Data entries:
━━━━
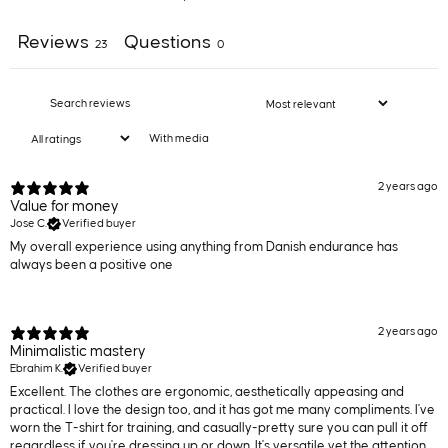
Reviews
Questions
23
0
With media
2 years ago
Value for money
Jose C.
Verified buyer
My overall experience using anything from Danish endurance has
always been a positive one
2 years ago
Minimalistic mastery
Ebrahim K.
Verified buyer
Excellent. The clothes are ergonomic, aesthetically appeasing and
practical. I love the design too, and it has got me many compliments. I've
worn the T-shirt for training, and casually-pretty sure you can pull it off
regardless if you're dressing up or down. It's versatile yet the attention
━━━━
▸ **TASK OBJECTIVE**: Pictures should be skipped, and the records retyped word for word.

▸ **RESULT FOR THIS EXERCISE**:
Reviews
Questions
23
0
With media
2 years ago
Value for money
Jose C.
Verified buyer
My overall experience using anything from Danish endurance has
always been a positive one
2 years ago
Minimalistic mastery
Ebrahim K.
Verified buyer
Excellent. The clothes are ergonomic, aesthetically appeasing and
practical. I love the design too, and it has got me many compliments. I've
worn the T-shirt for training, and casually-pretty sure you can pull it off
regardless if you're dressing up or down. It's versatile yet the attention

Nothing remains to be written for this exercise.